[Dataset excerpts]
Content starts
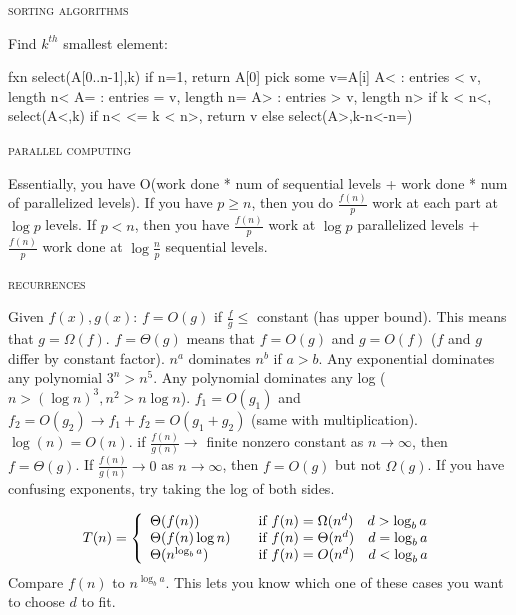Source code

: \documentclass[10pt,twocolumn]{article}
\begin{document}
\begin{center}\textsc{sorting algorithms}\end{center} 
Find $k^{th}$ smallest element:
\begin{verbatimtab}[1]
fxn select(A[0..n-1],k)
	if n=1, return A[0]
	pick some v=A[i]
	A< : entries < v, length n<
	A= : entries = v, length n=
	A> : entries > v, length n>
	if k < n<, select(A<,k)
	if n< <= k < n>, return v
	else select(A>,k-n<-n=)
\end{verbatimtab}


\begin{center}\textsc{parallel computing}\end{center} 
Essentially, you have O(work done * num of sequential levels + work done * num of parallelized levels). If you have $p\geq n$, then you do $\frac{f(n)}{p} $ work at each part at $\log p$ levels. If $p < n$, then you have $\frac{f(n)}{p} $ work at $\log p$ parallelized levels + $\frac{f(n)}{p} $ work done at $\log \frac{n}{p} $ sequential levels.
\begin{center}\textsc{recurrences}\end{center} 
Given $f(x),g(x)$: $f = O(g)$ if $\frac{f}{g} \leq $ constant (has upper bound). This means that $g = \Omega(f)$. $f=\Theta(g)$ means that $f=O(g)$ and $g=O(f)$ ($f$ and $g$ differ by constant factor). $n^a$ dominates $n^b$ if $a>b$. Any exponential dominates any polynomial $3^n > n^5$. Any polynomial dominates any log ($n > (\log n)^3, n^2 > n\log n$). $f_1=O(g_1)$ and $f_2=O(g_2) \rightarrow f_1+f_2=O(g_1+g_2)$ (same with multiplication). $\log(n) = O(n)$. if $\frac{f(n)}{g(n)} \rightarrow$ finite nonzero constant as $n\rightarrow\infty$, then $f=\Theta(g)$. If $\frac{f(n)}{g(n)} \rightarrow 0$ as $n\rightarrow\infty$, then $f=O(g)$ but not $\Omega(g)$. If you have confusing exponents, try taking the log of both sides.

\[T(n) = \left\{ \begin{array}{l l} \Theta(f(n)) & \quad \mbox{if $f(n)=\Omega(n^d) \quad d>\log_b a$} \\ \Theta(f(n)\log n) & \quad \mbox{if $f(n) = \Theta(n^d) \quad d=\log_b a$} \\ \Theta(n^{\log_ba}) & \quad \mbox{if $f(n)=O(n^d) \quad d<\log_ba$}  \end{array} \right. \]
Compare $f(n)$ to $n^{\log_ba}$. This lets you know which one of these cases you want to choose $d$ to fit.
\end{document}
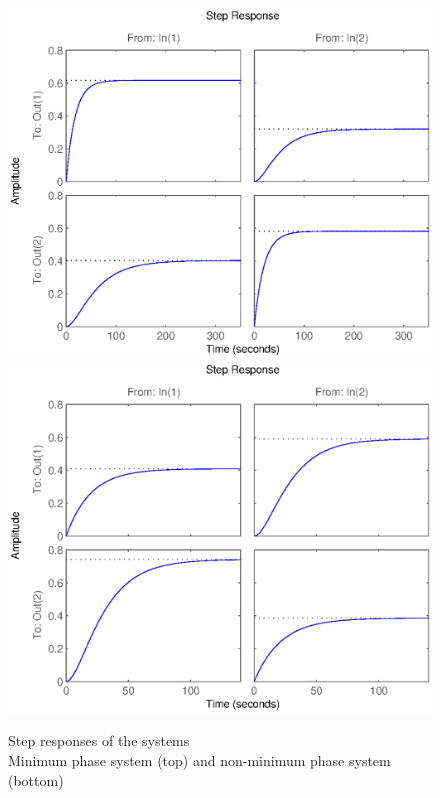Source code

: \begin{figure}[h!t]
    \includegraphics[width=\columnwidth]{fig/step315m}
    \includegraphics[width=\columnwidth]{fig/step315nm}
    \caption{Step responses of the systems \\ Minimum phase system (top) and non-minimum phase system (bottom)}    
    \label{step315}
\end{figure}
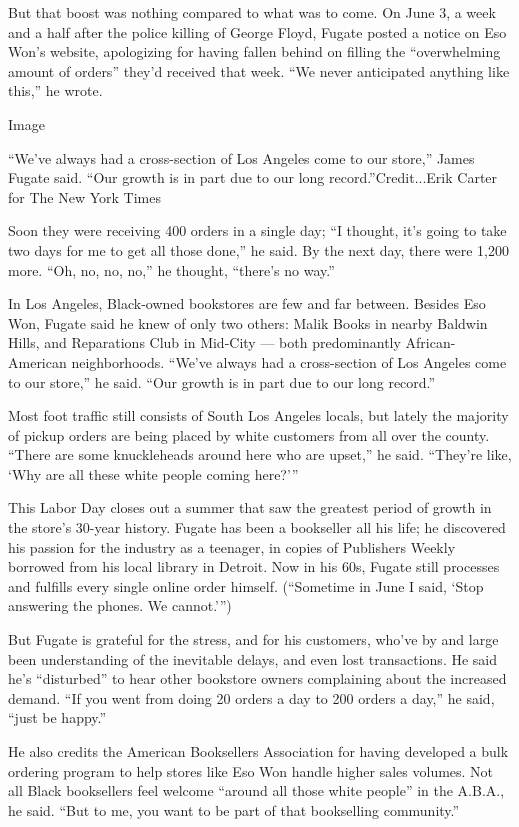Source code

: But that boost was nothing compared to what was to come. On June 3, a
week and a half after the police killing of George Floyd, Fugate posted
a notice on Eso Won's website, apologizing for having fallen behind on
filling the ``overwhelming amount of orders'' they'd received that week.
``We never anticipated anything like this,'' he wrote.

Image

``We've always had a cross-section of Los Angeles come to our store,''
James Fugate said. ``Our growth is in part due to our long
record.''Credit...Erik Carter for The New York Times

Soon they were receiving 400 orders in a single day; ``I thought, it's
going to take two days for me to get all those done,'' he said. By the
next day, there were 1,200 more. ``Oh, no, no, no,'' he thought,
``there's no way.''

In Los Angeles, Black-owned bookstores are few and far between. Besides
Eso Won, Fugate said he knew of only two others: Malik Books in nearby
Baldwin Hills, and Reparations Club in Mid-City --- both predominantly
African-American neighborhoods. ``We've always had a cross-section of
Los Angeles come to our store,'' he said. ``Our growth is in part due to
our long record.''

Most foot traffic still consists of South Los Angeles locals, but lately
the majority of pickup orders are being placed by white customers from
all over the county. ``There are some knuckleheads around here who are
upset,'' he said. ``They're like, `Why are all these white people coming
here?'''

This Labor Day closes out a summer that saw the greatest period of
growth in the store's 30-year history. Fugate has been a bookseller all
his life; he discovered his passion for the industry as a teenager, in
copies of Publishers Weekly borrowed from his local library in Detroit.
Now in his 60s, Fugate still processes and fulfills every single online
order himself. (``Sometime in June I said, `Stop answering the phones.
We cannot.''')

But Fugate is grateful for the stress, and for his customers, who've by
and large been understanding of the inevitable delays, and even lost
transactions. He said he's ``disturbed'' to hear other bookstore owners
complaining about the increased demand. ``If you went from doing 20
orders a day to 200 orders a day,'' he said, ``just be happy.''

He also credits the American Booksellers Association for having
developed a bulk ordering program to help stores like Eso Won handle
higher sales volumes. Not all Black booksellers feel welcome ``around
all those white people'' in the A.B.A., he said. ``But to me, you want
to be part of that bookselling community.''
Content ends
**What the exercise asks:** Pull every line containing the string "orders" out of the data above and copy it.

**Exercise solution:**
filling the ``overwhelming amount of orders'' they'd received that week.
Soon they were receiving 400 orders in a single day; ``I thought, it's
the majority of pickup orders are being placed by white customers from
orders a day to 200 orders a day,'' he said, ``just be happy.''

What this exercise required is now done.